— Source document —
☆ ☆ ☆ ☆ ☆

Saturday, 30 May 2015

My Autobiography by Guy Martin

This book has convinced me that not only should you never meet you heros, but you shouldn't read their autobiographies either. If you like Guy Martin and want to carry on liking him, look away now.



I'm not a fan of motorsports so I first found Guy on television. "Come and watch this," I said to my husband, "It's like Wolverine was a Northerner building a boat.". We marvelled at his sideburns, and occasionally at his engineering and once at nearly all of him when a steam-powered shower turned evil and he had to jump out of it in a hurry. Since then I've enjoyed How Britain Worked (a wonderfully comforting programme as every episode was the same; Guy would join some bunch of brown-coated old boys as they restored old bits of stuff and win them over with his no-nonsense northern tea drinking and ability to "Shave a couple of thou off that, lad". The best bit would always be Guy turning to camera demonstrating a nice interference fit and saying, "Look at that, eh? Trick as.", or some weeks, "It were proper graft though, in them days, weren't it?") and two series of Speed (a much less cosy programmme which frequently gave the impression that it might end with the words, "This programme is dedicated to the late Guy Martin").

I guess what I was expecting from this book was some exciting bits about high-speed crashes and also the inevitable dull bits about boring out cylinders and valve timing for the hardcore. In fact the book delivers both those things, but it also shows Guy in a much less lovable light than I was expecting. By the end I felt I was looking at a man who had just done whatever he felt like at every turn and was then left wondering why everyone was so pissed off at him.

☆ ☆ ☆ ☆ ☆

— Extracted data —
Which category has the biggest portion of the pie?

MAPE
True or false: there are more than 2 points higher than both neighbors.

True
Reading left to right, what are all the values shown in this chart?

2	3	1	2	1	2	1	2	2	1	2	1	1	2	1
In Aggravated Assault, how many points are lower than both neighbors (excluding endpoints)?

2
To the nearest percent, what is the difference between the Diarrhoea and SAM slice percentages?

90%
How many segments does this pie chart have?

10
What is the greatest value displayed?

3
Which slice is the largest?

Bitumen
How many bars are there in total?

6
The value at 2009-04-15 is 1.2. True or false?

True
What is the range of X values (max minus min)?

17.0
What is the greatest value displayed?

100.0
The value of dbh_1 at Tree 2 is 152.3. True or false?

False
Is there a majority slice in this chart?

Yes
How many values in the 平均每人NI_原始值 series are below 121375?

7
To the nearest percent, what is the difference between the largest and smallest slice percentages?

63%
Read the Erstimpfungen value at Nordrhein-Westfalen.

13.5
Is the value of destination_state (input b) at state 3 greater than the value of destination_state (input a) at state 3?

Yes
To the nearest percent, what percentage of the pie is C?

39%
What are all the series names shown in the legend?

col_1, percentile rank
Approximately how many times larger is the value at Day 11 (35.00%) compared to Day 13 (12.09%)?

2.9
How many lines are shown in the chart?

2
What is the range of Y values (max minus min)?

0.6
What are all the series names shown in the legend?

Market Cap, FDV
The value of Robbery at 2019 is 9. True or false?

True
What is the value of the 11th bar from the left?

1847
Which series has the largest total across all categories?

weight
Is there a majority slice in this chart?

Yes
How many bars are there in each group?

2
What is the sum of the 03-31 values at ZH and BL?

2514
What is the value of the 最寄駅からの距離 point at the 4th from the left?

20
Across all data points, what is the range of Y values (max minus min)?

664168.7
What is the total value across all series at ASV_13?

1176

☆ ☆ ☆ ☆ ☆

— Tasks for this exercise —
[1] List every remark that the review of Guy Martin's autobiography puts in quotation marks as something Guy himself says on television.
[2] Reproduce word for word the passage of the review of Guy Martin's autobiography from "I guess what" up to and including "off at him.".

— Answers by item —
[1]
- "Shave a couple of thou off that, lad"
- "Look at that, eh? Trick as."
- "It were proper graft though, in them days, weren't it?"

[2]
I guess what I was expecting from this book was some exciting bits about high-speed crashes and also the inevitable dull bits about boring out cylinders and valve timing for the hardcore. In fact the book delivers both those things, but it also shows Guy in a much less lovable light than I was expecting. By the end I felt I was looking at a man who had just done whatever he felt like at every turn and was then left wondering why everyone was so pissed off at him.